William Darity reminds us that what blacks lose whites often gain:" These are pretty good calculations, but they are all made on the assumption that if racial discrimination were eliminated everything else would be much the same. Discrimination appears as a deadweight loss to all Americans. No attention is given to the interdependence between the incomes of blacks and whites, and the possibility that the incomes of whites are higher because the incomes of blacks are lower" (Darity 1990: 11). Thus, one can see much of these dollar figures as added and undeserved income for white Americans.

Clearly, the sum total of the worth of all the black labor stolen by whites through the means of slavery, segregation, and contemporary discrimination is staggering--many trillions of dollars. The worth of all that labor, taking into account lost interest over time and putting it in today's dollars, is perhaps in the range of $5 to $24 trillion...




http://www.faireconomy.org/press/2004/StateoftheDream2004_pr.html

+ At the slow rate that the Black-white poverty gap has been narrowing since 1968, it would take 150 years, until 2152, to close.

+ For every dollar of white per-capita income, African Americans had 55 cents in 1968 – and only 57 cents in 2001. At this pace, it would take Blacks 581 years to get the remaining 43 cents.

+ While white homeownership has jumped from 65% to 75% since 1970, Black homeownership has only risen from 42% to 48%. At this rate, it would take 1,664 years to close the homeownership gap – about 55 generations.

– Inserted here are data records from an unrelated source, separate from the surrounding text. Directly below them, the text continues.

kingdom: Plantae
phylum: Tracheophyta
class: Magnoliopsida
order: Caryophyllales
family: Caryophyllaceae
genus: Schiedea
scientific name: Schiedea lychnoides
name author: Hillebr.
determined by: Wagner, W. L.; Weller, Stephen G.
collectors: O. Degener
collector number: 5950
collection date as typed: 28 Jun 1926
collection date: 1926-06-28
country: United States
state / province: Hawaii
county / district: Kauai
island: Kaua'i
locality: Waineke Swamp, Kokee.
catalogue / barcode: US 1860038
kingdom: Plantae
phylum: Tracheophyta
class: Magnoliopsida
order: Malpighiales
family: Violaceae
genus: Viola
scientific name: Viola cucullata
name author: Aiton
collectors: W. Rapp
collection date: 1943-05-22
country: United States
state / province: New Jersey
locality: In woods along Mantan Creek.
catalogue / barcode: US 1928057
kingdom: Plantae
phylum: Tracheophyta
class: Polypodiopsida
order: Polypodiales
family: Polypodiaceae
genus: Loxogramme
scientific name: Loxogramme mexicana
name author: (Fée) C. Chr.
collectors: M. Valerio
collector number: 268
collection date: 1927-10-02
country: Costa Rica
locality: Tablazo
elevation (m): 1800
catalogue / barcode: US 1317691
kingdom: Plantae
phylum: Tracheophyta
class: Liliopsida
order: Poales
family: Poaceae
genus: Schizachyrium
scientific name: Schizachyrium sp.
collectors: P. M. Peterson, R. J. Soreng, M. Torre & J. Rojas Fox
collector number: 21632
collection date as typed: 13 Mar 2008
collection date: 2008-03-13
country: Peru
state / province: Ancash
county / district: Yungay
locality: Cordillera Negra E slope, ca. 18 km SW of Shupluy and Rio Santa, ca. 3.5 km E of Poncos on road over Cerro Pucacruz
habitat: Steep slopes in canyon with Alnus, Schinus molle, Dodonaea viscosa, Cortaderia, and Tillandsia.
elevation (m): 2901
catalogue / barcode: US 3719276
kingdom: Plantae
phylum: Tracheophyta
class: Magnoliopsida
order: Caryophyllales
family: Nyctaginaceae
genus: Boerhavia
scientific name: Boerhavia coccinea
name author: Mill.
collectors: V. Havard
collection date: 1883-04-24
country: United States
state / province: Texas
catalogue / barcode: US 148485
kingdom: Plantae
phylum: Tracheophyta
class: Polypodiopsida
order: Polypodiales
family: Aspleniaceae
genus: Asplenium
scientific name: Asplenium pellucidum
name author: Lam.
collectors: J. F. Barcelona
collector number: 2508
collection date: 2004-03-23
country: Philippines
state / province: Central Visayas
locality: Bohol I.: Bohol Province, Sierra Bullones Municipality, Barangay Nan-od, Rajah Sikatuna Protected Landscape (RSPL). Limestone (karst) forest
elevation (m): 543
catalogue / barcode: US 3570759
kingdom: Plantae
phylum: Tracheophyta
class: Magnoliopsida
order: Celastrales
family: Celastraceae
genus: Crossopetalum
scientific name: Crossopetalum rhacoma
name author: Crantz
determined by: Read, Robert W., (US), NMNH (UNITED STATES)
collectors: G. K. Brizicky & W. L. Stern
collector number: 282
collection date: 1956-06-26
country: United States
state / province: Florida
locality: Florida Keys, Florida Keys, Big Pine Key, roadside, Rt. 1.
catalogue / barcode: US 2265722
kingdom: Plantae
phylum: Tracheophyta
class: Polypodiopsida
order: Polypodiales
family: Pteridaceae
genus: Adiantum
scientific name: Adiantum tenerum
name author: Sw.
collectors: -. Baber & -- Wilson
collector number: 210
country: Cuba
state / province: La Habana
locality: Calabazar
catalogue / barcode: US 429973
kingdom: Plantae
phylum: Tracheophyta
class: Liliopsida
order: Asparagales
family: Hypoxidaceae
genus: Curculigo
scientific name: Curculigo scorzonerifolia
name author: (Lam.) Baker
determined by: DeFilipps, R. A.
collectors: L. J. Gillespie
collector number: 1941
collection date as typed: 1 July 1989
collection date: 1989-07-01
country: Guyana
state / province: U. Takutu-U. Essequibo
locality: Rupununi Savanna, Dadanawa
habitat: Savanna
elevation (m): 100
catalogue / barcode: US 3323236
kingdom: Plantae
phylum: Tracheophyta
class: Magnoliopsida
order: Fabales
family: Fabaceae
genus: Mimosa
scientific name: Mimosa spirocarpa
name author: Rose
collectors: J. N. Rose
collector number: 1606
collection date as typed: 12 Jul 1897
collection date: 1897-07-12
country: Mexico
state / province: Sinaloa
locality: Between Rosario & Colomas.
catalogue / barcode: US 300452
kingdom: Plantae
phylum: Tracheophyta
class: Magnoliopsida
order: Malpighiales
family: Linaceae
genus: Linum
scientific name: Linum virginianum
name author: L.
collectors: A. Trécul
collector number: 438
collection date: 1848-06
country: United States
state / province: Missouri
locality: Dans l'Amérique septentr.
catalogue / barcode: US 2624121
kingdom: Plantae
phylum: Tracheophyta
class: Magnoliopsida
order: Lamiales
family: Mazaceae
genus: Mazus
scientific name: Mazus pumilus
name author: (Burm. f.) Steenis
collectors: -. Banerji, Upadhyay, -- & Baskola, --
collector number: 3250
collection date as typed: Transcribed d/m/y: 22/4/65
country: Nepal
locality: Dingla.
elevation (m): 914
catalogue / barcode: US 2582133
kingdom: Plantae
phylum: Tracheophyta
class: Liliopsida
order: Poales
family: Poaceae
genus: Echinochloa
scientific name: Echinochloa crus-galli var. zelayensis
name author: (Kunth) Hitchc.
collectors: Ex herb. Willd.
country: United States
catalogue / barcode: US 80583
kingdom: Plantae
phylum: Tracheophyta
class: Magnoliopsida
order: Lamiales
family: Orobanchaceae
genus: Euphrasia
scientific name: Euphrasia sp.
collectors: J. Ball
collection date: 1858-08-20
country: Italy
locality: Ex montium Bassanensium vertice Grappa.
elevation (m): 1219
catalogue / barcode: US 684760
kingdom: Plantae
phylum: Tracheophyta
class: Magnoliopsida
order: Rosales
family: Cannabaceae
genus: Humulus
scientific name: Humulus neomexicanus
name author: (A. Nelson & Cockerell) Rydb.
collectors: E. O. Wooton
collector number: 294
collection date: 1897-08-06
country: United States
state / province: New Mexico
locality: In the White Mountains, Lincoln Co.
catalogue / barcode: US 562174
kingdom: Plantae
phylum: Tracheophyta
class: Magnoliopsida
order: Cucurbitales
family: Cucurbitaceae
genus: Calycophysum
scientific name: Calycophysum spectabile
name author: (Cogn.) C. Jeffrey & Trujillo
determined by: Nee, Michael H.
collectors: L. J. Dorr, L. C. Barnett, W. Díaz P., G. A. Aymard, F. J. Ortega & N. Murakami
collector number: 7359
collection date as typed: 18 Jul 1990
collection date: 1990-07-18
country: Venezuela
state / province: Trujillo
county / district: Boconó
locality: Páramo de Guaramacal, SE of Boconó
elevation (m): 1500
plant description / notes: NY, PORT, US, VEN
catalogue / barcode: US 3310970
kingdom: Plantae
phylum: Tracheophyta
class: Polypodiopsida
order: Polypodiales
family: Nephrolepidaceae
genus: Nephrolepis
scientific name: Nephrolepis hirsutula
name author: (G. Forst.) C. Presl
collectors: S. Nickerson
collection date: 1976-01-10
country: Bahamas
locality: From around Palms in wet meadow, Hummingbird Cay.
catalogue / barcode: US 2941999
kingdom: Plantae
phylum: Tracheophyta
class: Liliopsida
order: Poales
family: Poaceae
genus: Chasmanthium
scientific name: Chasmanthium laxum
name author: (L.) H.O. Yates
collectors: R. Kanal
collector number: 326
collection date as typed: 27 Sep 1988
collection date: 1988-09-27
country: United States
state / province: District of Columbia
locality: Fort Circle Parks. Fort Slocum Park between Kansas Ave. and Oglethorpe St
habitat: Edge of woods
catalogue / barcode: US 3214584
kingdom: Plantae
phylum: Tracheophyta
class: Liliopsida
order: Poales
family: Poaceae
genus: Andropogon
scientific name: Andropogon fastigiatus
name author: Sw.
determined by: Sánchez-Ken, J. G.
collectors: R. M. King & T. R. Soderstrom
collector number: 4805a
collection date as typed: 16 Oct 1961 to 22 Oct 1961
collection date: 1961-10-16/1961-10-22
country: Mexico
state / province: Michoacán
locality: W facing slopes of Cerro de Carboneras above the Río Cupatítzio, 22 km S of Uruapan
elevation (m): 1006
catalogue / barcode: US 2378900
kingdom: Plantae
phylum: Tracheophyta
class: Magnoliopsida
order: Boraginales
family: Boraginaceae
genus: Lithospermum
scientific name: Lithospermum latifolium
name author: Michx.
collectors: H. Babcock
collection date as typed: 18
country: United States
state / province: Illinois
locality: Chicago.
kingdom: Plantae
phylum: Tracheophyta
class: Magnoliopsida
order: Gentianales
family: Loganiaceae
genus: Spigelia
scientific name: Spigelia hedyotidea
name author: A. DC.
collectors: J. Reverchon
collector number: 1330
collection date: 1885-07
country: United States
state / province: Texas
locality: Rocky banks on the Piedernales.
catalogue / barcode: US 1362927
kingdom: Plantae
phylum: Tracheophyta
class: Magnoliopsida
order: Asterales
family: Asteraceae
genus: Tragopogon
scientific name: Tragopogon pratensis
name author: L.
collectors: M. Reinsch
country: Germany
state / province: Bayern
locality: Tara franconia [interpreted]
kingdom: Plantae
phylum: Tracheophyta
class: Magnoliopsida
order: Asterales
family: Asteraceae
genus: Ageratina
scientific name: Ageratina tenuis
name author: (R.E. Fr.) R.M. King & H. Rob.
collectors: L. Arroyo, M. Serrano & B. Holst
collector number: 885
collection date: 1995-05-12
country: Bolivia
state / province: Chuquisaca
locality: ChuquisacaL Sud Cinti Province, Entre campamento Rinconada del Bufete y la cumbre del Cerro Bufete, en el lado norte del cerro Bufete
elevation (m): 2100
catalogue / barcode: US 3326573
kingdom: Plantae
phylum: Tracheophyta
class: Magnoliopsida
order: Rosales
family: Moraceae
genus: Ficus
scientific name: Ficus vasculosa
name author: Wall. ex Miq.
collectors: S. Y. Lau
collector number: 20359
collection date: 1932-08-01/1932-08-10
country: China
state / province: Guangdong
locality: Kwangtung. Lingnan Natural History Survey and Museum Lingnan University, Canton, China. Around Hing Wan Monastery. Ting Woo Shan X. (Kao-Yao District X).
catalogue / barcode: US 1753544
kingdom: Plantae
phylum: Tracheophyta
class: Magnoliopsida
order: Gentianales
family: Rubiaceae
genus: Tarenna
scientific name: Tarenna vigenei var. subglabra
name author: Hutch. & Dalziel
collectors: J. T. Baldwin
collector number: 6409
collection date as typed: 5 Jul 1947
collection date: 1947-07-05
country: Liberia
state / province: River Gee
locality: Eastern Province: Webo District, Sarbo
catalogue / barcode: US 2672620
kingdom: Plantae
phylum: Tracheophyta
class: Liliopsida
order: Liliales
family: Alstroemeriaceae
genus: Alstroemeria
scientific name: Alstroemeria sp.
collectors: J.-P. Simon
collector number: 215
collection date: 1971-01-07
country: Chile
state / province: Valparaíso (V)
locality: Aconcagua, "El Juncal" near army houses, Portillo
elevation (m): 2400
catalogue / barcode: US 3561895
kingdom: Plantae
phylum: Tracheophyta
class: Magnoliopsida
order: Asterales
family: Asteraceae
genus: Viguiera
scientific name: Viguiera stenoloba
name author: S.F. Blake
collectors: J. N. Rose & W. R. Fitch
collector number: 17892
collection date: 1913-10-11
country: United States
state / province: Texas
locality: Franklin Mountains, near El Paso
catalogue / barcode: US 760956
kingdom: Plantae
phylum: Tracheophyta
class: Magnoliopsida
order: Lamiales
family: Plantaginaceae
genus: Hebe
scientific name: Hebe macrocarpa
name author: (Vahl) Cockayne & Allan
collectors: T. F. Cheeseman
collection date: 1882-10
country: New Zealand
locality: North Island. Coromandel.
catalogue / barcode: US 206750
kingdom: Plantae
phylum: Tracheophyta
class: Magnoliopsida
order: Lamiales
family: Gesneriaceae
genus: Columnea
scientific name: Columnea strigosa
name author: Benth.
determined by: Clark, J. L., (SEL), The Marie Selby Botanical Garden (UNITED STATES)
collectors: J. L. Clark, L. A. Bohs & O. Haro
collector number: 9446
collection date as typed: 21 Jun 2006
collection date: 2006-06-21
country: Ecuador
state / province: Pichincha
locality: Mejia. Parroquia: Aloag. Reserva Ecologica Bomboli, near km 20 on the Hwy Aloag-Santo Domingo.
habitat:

Twenty-four trillion is WAY TOO LOW! Quadruple it and begin negotiating from there! Bankrupt white America and start all over! Razz
quote:
Originally posted by EgbertSouse:

Twenty-four trillion is WAY TOO LOW! Quadruple it and begin negotiating from there! Bankrupt white America and start all over! Razz
White America already is bankrupt. That's like what Reparations is partly about. Or at least why there's so much crying and nashing of teeth.

Fear and guilt make people say the darnest things.

"They're trying to break us!"
"Don't you care about the economy?"

Can't say that the excuses lack a certain sense of creativity. But I guess Projectional Anxiety will do that for ya!